Disruption on Sui network continued through the back end of last week, ultimately extending to three incidents, and early this week, popular Euro crypto card Gnosis Pay warned users to withdraw their funds.

The hacks

Despite being first to occur, Fluid only disclosed a compromise of its “rewards distribution infrastructure” on Sunday, four days later.

The announcement came after X account YieldsAndMore drew attention to the loss of 125,000 FLUID (worth approximately $200,000 at the time) and 52,000 of the GHO stablecoin on May 27.

Fluid was criticized on X for delaying the announcement of the $250,000 loss, and instead encouraging users to take advantage of high yields following a $77 million withdrawal.

The exploit was on May 27th.

A lender withdrew $77m of $USDC starting on the 28th.

The team posted about high deposit rates for $USDC on the 28th.

This exploit was surfaced earlier today (May 31st) and only after that was it disclosed.

Why was it only disclosed now?

— jpn memelord🛡️ (@jpn_memelord) May 31, 2026

There were also two bridge hacks over the weekend, affecting the Gravity and Alephium bridges.

Alephium’s $815,000 loss was first spotted by Blockaid on Saturday. The firm later walked back its initial theory that “compromised guardian keys” caused the loss, after the Alephium team’s post.

Also on Saturday, the Gravity bridge X account warned of an “unfortunate incident,” instructing validators to halt operations. Hours earlier, on-chain investigator SpecterAnalyst had flagged the theft of $5.4 million worth of $USDC, WETH, USDT and PAXG.

At least 10 bridge hacks have rocked the crypto sector so far this year.

Finally, yield vault platform Artificial Financial Intelligence announced a “security incident” in its afiUSD Vault.

While the team’s alert didn’t specify the amount lost, a quick look at the vault’s transaction history reveals a withdrawal of approximately $500,000 of various DeFi tokens. The vault’s dashboard displays a TVL of almost $400,000, but its portfolio section lists just $300 worth of tokens.

In a follow-up post on Monday, the team confirmed that around $480,000 was lost to a “sophisticated exploit,” with a full post-mortem to come.

The downtime

On Thursday last week, Sui Network went down in its third outage of the year so far.

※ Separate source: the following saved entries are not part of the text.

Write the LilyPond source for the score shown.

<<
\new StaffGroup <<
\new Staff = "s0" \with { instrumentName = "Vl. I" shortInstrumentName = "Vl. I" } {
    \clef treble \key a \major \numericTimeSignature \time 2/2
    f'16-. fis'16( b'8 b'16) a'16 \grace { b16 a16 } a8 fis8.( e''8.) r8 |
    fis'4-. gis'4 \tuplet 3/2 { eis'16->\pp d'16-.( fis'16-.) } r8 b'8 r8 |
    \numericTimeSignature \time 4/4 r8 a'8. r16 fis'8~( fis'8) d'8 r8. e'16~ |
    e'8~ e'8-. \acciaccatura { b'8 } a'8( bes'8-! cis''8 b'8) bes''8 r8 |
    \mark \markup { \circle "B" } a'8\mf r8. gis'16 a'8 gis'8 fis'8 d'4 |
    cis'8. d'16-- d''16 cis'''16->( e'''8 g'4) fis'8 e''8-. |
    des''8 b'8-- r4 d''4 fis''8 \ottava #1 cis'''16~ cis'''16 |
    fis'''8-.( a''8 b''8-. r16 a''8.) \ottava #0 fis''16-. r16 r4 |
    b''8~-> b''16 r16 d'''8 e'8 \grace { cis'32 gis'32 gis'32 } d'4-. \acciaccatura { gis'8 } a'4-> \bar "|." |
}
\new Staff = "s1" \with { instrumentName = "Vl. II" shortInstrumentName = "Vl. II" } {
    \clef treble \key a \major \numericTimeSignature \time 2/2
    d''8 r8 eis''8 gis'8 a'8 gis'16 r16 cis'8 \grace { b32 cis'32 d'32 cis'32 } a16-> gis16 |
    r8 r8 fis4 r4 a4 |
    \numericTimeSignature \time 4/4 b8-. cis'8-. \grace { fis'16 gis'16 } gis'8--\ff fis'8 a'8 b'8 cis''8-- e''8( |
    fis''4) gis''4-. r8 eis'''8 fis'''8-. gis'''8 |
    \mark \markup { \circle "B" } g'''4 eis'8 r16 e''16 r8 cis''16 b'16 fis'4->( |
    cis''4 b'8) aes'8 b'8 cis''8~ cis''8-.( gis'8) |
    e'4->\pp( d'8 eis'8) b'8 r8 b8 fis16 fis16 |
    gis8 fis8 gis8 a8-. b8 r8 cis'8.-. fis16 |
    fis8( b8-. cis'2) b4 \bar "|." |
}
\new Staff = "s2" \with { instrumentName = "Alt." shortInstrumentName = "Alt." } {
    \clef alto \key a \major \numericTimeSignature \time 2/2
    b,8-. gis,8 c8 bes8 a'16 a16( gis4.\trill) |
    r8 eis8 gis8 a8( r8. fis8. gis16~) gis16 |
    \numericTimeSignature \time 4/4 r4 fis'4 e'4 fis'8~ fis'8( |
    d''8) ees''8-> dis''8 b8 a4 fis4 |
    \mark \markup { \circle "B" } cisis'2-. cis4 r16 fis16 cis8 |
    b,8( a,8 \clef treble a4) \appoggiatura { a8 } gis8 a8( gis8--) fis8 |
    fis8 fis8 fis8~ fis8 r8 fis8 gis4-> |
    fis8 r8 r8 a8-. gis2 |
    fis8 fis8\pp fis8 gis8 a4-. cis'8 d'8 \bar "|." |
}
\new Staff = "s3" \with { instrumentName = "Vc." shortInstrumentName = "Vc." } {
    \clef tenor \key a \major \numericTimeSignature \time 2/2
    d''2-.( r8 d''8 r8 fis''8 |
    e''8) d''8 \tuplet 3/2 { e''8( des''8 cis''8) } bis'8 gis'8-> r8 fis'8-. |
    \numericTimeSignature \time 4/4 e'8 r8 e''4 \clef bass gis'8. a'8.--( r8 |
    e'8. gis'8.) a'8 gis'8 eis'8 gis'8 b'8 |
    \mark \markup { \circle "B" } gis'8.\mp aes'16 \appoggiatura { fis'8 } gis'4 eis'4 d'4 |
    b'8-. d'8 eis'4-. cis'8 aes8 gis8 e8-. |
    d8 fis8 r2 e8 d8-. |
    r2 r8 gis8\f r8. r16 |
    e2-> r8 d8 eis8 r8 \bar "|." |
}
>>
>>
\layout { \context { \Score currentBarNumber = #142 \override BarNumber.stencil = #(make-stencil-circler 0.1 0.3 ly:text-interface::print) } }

Three being the magic number, the downtime turned out to itself be just the first of three disruptions over the following 48 hours.

Sui’s status page shows disruption of almost six hours on Thursday, and two outages of eight and a half hours and 45 minutes on Friday.

A blog post published by the Sui Foundation on Sunday explained that the first two incidents were linked to a recent update. The third was caused by a rushed fix, which the foundation described as an “interim measure designed to restore functionality [which] had a known issue with a low probability of causing a halt.”

The warning

After such a volatile weekend, there’s nothing quite like a vague but urgent warning to kick off the week.

On Monday morning, Gnosis’ Martin Koeppelmann warned users of the Gnosis Pay crypto card to withdraw their funds. It was later deleted, with Koeppelmann later clarifying “most users will not be able to do so.”

Deleted an earlier tweet that asked users to withdraw funds. Most users will not be able to do so, but we are actively working to contain the damage. We believe we can contain the majority of it, and in any case, we will ensure that all users are made whole.

— koeppelmann (@koeppelmann) June 1, 2026

The danger apparently lies in the “Zodiac delay module” and allows a hacker to initiate transactions from users’ Safe accounts. Koeppelmann reassured users that, if affected, they would be reimbursed.

May DeFi hack roundup

There appears to be no let-up in the recent string of crypto exploits which began to turn heads in April; over $60 million was lost in May.

Losses are down from April, which was dominated by losses of $280 million from Drift Protocol and $290 million from Kelp DAO/LayerZero. However, the number of significant incidents listed on Protos’ hack tracker is similar; 30 in May versus April’s 33.